Transcriptome analysis indicates that FGW1 regulates cellular processes and carbohydrate metabolism
To further explore the function of FGW1, we performed RNA sequencing (RNA-seq) analysis with panicles from wild-type and fgw1 plants. A total of 989 differentially expressed genes were detected, of which 72.8% (720 genes) were upregulated and 27.2% (269 genes) were downregulated in fgw1 plants compared with their expression in wild-type plants (Supplemental Table S6). Gene ontology enrichment analysis and Clusters of Orthologous Groups function classification showed that the expression of genes involved in carbohydrate transport and metabolism, cell division, and cell expansion were changed dramatically (Fig. 7A, B). We compared the relative transcript levels of six cell division- and expansion-related genes by qPCR: GW5 (BGIOSGA019303), GS5 (BGIOSGA018771), CycA3;1 (BGIOSGA013106), CycB1;5 (BGIOSGA020095), CYC U4;1 (BGIOSGA033453), and FSM (BGIOSGA004976). The transcript level of the six genes increased to varying degrees in fgw1 panicles, which was consistent with the results of RNA-seq analysis (Fig. S10A; Supplemental Table S6). Furthermore, the expression of five carbohydrate metabolism-related genes – OsRBCS1 (BGIOSGA007558), OsRBCS2 (BGIOSGA018498), OsRBCS3 (BGIOSGA037257), OsRBCS4 (BGIOSGA037260), and SUS1 (BGIOSGA010570) – also increased to varying degrees in fgw1 panicles compared with panicles from wild-type plants (Fig. S10B; Supplemental Table S6).
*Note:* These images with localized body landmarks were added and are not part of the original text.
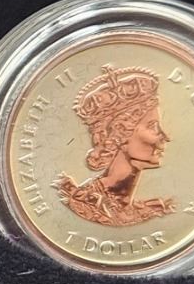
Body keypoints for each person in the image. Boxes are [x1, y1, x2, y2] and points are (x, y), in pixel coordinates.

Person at [55, 64, 176, 227]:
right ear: (120, 135)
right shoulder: (86, 204)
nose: (166, 137)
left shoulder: (140, 210)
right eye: (153, 127)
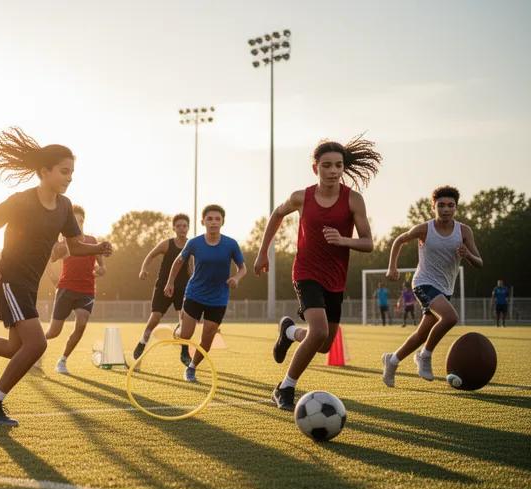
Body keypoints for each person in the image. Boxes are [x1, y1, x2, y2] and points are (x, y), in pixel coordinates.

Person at [0, 127, 112, 426]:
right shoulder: (21, 201)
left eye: (72, 173)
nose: (69, 178)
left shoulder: (65, 206)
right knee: (37, 344)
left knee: (17, 348)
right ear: (44, 171)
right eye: (64, 171)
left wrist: (98, 247)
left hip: (29, 285)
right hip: (9, 278)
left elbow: (75, 246)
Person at [254, 135, 382, 410]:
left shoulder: (353, 200)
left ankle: (289, 332)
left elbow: (368, 242)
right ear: (316, 168)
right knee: (320, 330)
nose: (333, 171)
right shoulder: (301, 197)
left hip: (336, 278)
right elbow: (277, 215)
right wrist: (263, 251)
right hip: (306, 272)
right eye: (327, 165)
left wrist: (344, 240)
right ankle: (284, 388)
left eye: (338, 165)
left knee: (322, 344)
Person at [381, 186, 483, 387]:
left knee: (422, 334)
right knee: (451, 317)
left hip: (445, 289)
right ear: (433, 206)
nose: (446, 209)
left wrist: (467, 254)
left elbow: (479, 262)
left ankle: (392, 360)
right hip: (423, 283)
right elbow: (399, 240)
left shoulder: (463, 231)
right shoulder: (424, 229)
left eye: (450, 205)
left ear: (456, 207)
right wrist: (392, 267)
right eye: (441, 205)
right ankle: (424, 356)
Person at [163, 205, 246, 382]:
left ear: (223, 222)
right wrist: (170, 282)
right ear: (203, 222)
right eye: (210, 219)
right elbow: (178, 262)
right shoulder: (194, 243)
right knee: (186, 335)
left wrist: (236, 278)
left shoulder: (231, 244)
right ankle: (178, 330)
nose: (214, 222)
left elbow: (242, 268)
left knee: (207, 340)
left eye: (217, 219)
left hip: (218, 298)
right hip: (195, 294)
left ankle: (191, 368)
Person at [42, 205, 106, 374]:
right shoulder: (63, 245)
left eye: (81, 221)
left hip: (86, 290)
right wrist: (52, 277)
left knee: (82, 323)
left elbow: (101, 262)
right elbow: (47, 259)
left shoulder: (92, 241)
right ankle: (33, 349)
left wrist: (102, 268)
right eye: (75, 221)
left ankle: (62, 360)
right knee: (54, 332)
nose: (79, 224)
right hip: (65, 289)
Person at [133, 214, 192, 364]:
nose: (182, 228)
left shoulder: (191, 245)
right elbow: (150, 255)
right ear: (174, 228)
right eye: (179, 226)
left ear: (188, 228)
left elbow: (192, 266)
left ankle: (184, 351)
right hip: (163, 286)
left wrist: (194, 278)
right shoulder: (167, 244)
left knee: (185, 319)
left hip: (183, 287)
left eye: (185, 226)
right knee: (155, 317)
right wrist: (143, 269)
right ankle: (142, 342)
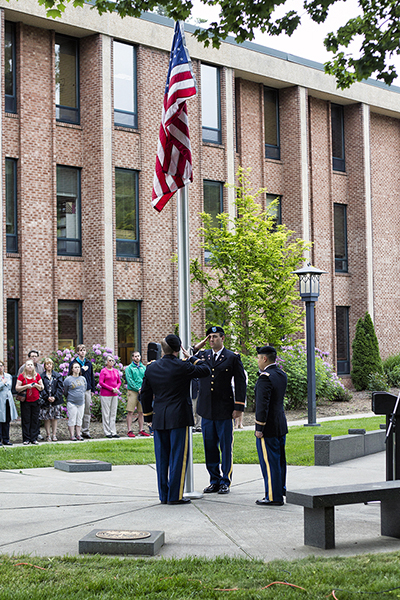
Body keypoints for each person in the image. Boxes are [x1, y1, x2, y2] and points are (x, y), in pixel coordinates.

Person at [141, 334, 211, 505]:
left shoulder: (152, 368)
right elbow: (206, 370)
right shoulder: (182, 366)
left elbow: (145, 394)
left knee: (162, 458)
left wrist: (148, 416)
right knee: (178, 457)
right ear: (178, 349)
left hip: (159, 417)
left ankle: (163, 495)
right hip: (178, 416)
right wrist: (192, 357)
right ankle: (175, 496)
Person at [193, 326, 247, 495]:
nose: (211, 340)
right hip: (207, 409)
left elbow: (240, 382)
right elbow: (187, 356)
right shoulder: (203, 355)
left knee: (225, 446)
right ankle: (214, 480)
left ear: (223, 338)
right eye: (209, 337)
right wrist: (198, 346)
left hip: (225, 409)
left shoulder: (232, 357)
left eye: (215, 337)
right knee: (209, 447)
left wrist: (238, 407)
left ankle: (225, 480)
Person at [254, 345, 288, 507]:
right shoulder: (281, 374)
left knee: (269, 462)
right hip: (280, 424)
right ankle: (280, 489)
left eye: (259, 357)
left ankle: (273, 497)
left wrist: (259, 428)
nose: (258, 360)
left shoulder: (265, 377)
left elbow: (262, 406)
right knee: (280, 460)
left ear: (264, 359)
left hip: (268, 427)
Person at [69, 345, 96, 439]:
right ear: (77, 352)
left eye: (84, 350)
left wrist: (93, 389)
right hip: (77, 390)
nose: (83, 352)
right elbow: (71, 376)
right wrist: (82, 370)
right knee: (77, 411)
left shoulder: (88, 363)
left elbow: (91, 376)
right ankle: (77, 432)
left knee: (87, 411)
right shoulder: (74, 363)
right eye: (81, 350)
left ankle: (85, 430)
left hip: (87, 389)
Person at [15, 359, 44, 445]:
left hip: (35, 401)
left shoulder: (37, 375)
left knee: (35, 420)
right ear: (25, 366)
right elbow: (17, 388)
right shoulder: (21, 376)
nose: (30, 366)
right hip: (25, 401)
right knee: (26, 420)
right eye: (28, 365)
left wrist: (36, 385)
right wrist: (26, 386)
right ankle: (26, 439)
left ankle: (34, 438)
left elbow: (42, 387)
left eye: (31, 365)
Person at [125, 351, 150, 438]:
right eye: (135, 356)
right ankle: (129, 430)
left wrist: (143, 389)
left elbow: (146, 378)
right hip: (133, 391)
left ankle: (141, 430)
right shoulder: (129, 368)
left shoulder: (143, 367)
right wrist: (137, 388)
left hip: (142, 391)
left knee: (141, 411)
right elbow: (130, 380)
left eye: (138, 356)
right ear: (132, 357)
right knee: (130, 411)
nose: (137, 358)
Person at [39, 358, 64, 442]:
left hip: (55, 401)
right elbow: (41, 388)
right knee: (46, 418)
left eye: (50, 364)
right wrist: (47, 397)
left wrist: (55, 397)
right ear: (45, 366)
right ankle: (48, 435)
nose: (49, 365)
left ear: (52, 365)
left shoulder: (57, 376)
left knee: (54, 418)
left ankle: (54, 435)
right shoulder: (41, 376)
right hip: (46, 401)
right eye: (47, 364)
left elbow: (60, 388)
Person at [99, 355, 121, 438]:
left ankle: (113, 431)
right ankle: (107, 432)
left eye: (112, 360)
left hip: (114, 394)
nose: (111, 362)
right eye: (109, 360)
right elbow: (101, 383)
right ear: (106, 362)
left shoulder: (116, 371)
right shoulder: (103, 371)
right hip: (105, 394)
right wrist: (111, 388)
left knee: (113, 413)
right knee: (106, 413)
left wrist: (116, 388)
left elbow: (119, 381)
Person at [64, 362, 87, 441]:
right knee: (72, 418)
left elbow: (84, 389)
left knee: (79, 419)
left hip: (81, 402)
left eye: (78, 367)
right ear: (72, 369)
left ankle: (78, 434)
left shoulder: (83, 378)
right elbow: (65, 391)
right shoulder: (68, 379)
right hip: (71, 402)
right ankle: (72, 435)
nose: (77, 369)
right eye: (76, 367)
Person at [0, 360, 18, 446]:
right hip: (0, 401)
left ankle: (6, 439)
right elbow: (3, 386)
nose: (0, 367)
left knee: (7, 420)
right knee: (0, 420)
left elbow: (10, 386)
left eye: (1, 365)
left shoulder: (8, 376)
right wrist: (2, 383)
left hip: (8, 401)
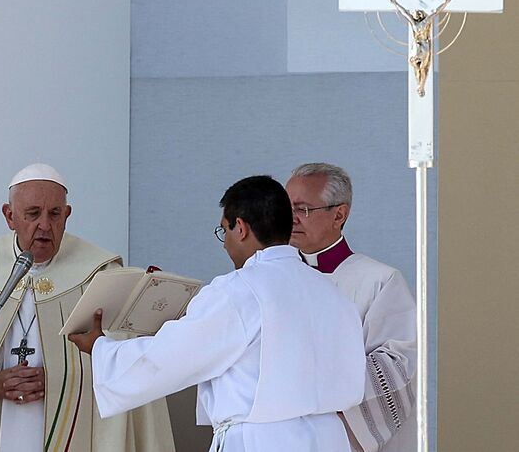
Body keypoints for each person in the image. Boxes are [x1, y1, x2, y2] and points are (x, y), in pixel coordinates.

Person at [69, 175, 366, 452]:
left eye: (224, 230)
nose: (225, 243)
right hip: (330, 438)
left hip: (261, 441)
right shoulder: (331, 290)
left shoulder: (239, 289)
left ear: (241, 228)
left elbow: (172, 357)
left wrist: (102, 349)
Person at [0, 163, 173, 452]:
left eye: (54, 214)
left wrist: (60, 381)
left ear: (67, 215)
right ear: (9, 216)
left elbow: (126, 369)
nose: (45, 225)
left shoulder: (100, 274)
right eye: (33, 213)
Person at [286, 163, 417, 452]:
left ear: (339, 215)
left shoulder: (380, 281)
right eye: (286, 208)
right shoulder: (274, 282)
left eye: (303, 209)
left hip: (343, 436)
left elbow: (398, 365)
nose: (291, 218)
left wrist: (312, 378)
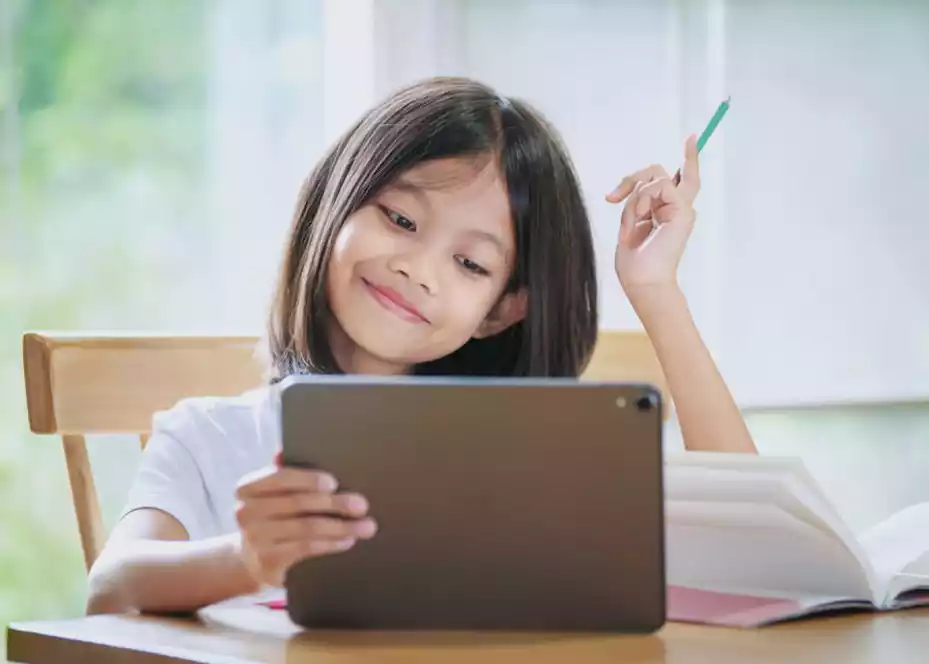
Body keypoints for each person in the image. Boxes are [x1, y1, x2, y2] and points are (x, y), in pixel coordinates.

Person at [86, 76, 757, 615]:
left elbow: (750, 540)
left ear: (501, 311)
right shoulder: (210, 436)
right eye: (400, 219)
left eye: (470, 265)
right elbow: (112, 587)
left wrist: (653, 288)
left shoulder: (545, 453)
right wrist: (244, 561)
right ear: (335, 205)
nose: (418, 268)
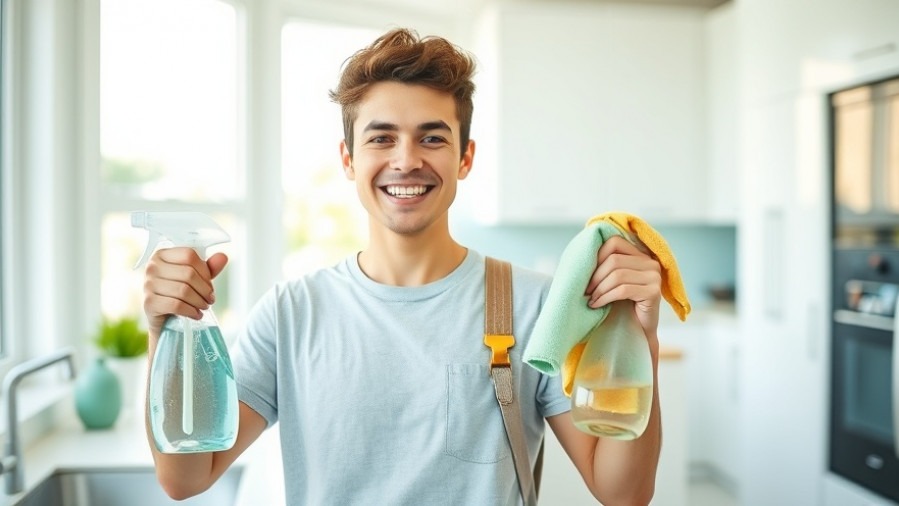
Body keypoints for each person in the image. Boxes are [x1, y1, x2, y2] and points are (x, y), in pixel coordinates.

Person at [140, 27, 664, 505]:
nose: (407, 159)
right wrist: (166, 335)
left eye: (432, 137)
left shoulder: (536, 307)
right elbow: (186, 478)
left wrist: (641, 339)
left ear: (465, 157)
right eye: (381, 137)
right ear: (348, 159)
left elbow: (624, 495)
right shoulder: (290, 314)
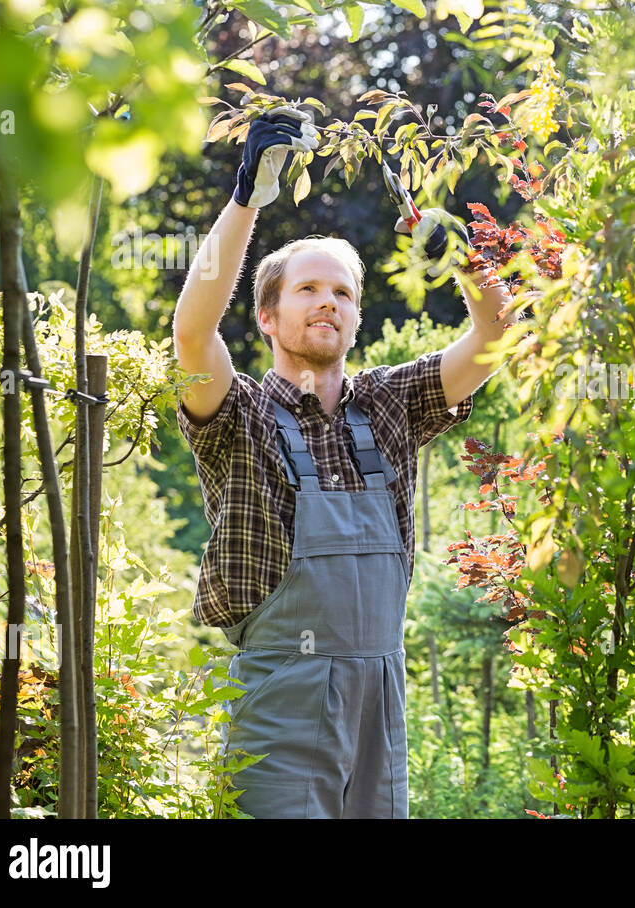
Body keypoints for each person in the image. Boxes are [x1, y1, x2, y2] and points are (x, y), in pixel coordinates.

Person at [172, 106, 513, 818]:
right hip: (279, 701)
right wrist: (246, 200)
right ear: (267, 317)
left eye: (342, 293)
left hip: (377, 707)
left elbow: (494, 335)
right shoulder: (238, 415)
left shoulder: (389, 406)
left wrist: (453, 251)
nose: (327, 302)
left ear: (356, 318)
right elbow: (192, 328)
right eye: (307, 289)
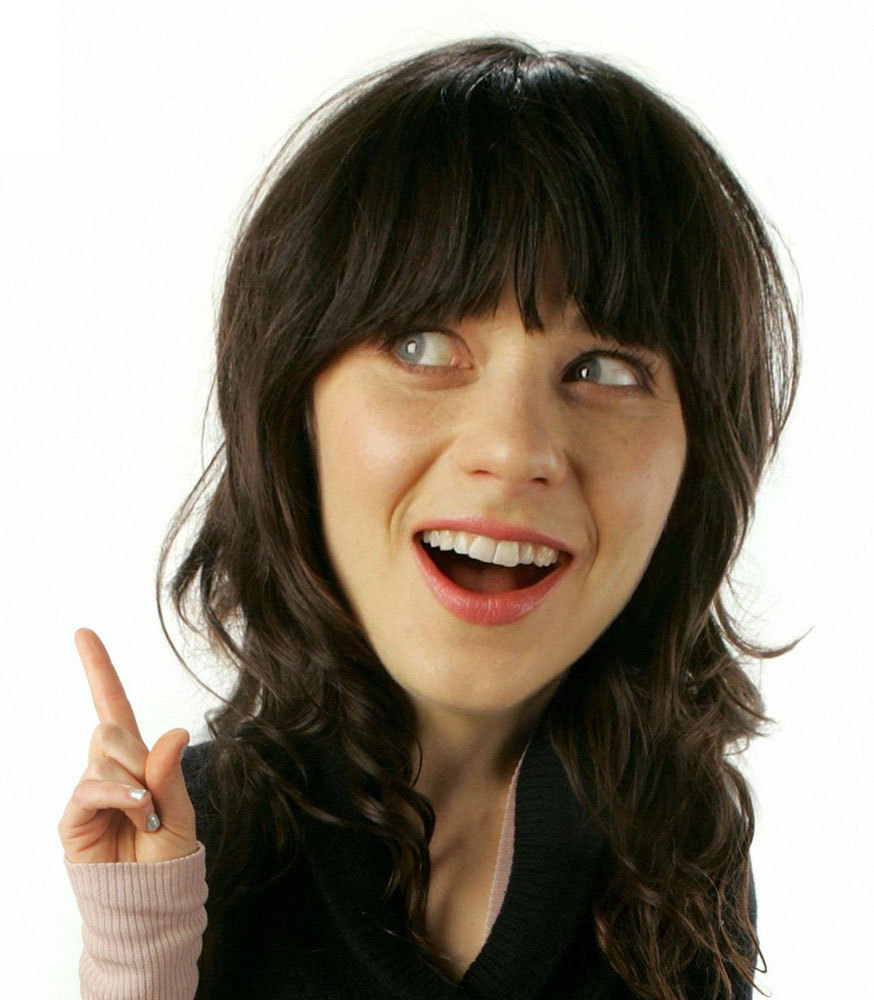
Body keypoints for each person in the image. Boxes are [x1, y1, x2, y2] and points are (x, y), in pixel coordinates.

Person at [59, 36, 800, 1000]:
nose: (517, 449)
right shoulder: (201, 835)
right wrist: (138, 953)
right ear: (293, 413)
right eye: (422, 345)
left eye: (605, 369)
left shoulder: (676, 842)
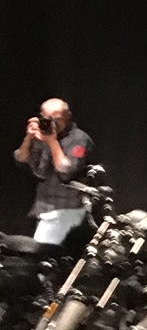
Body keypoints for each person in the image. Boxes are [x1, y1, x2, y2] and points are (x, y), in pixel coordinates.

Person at [14, 98, 95, 248]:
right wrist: (28, 138)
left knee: (39, 254)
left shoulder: (79, 139)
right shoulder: (42, 134)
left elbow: (66, 171)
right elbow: (21, 159)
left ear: (67, 116)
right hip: (42, 208)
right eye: (47, 119)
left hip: (66, 210)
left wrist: (52, 141)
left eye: (56, 119)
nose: (52, 124)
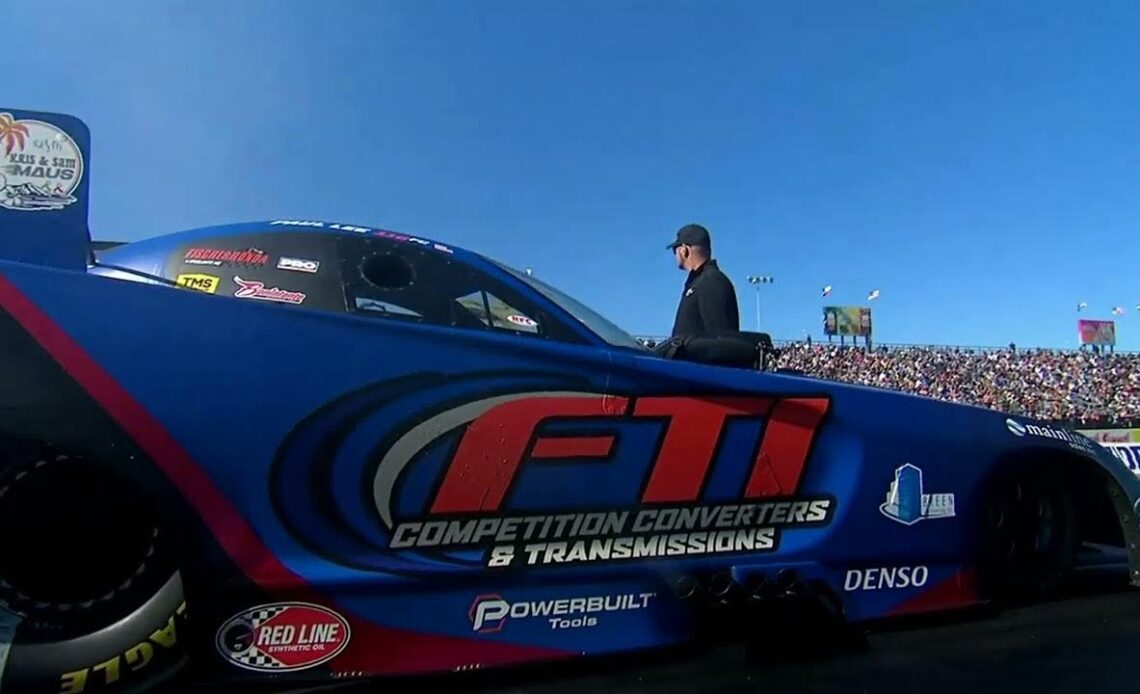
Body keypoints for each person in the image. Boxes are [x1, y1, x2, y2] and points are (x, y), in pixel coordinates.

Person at [666, 223, 740, 338]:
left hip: (696, 357)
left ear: (684, 250)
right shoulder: (698, 281)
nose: (675, 255)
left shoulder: (712, 281)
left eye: (675, 250)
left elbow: (721, 339)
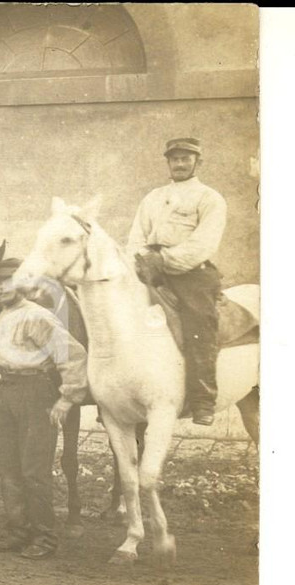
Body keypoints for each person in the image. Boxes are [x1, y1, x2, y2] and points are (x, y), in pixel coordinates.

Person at [0, 258, 88, 559]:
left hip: (35, 393)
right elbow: (7, 357)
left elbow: (75, 356)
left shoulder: (39, 316)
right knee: (8, 470)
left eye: (8, 281)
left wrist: (67, 398)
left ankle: (45, 537)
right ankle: (19, 531)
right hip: (5, 393)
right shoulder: (1, 318)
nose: (2, 288)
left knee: (34, 471)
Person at [128, 137, 227, 426]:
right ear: (168, 163)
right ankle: (121, 396)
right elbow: (136, 235)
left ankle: (202, 400)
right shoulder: (153, 197)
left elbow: (203, 244)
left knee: (199, 325)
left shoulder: (209, 198)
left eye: (186, 159)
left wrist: (166, 260)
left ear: (198, 162)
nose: (180, 164)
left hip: (191, 273)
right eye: (175, 159)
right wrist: (141, 259)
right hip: (150, 268)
Inhibited the expression of GF14f could increase the activity of AGPase, StSase and SuSase, and produced a bigger seed (Zhang et al. 2019). Accordingly, the expression of GF14f decreased by 55%, and the activity of AGPase, StSase and SuSase increased by 37.33%, 17.8% and 44.84%, respectively, in fgw1 compared with those in wild type, all of which reached extremely significant difference in statistics (Fig. 7C-F). Collectively, these results support the conclusion that FGW1 functions as a regulator of cell division, cell expansion, and carbohydrate metabolism, at least partially, by controlling the 14-3-3 protein GF14f, which has been reported to regulate grain development and filling by interacting with enzymes involved in sucrose breakdown, starch synthesis, and glycolysis (Zhang et al. 2019).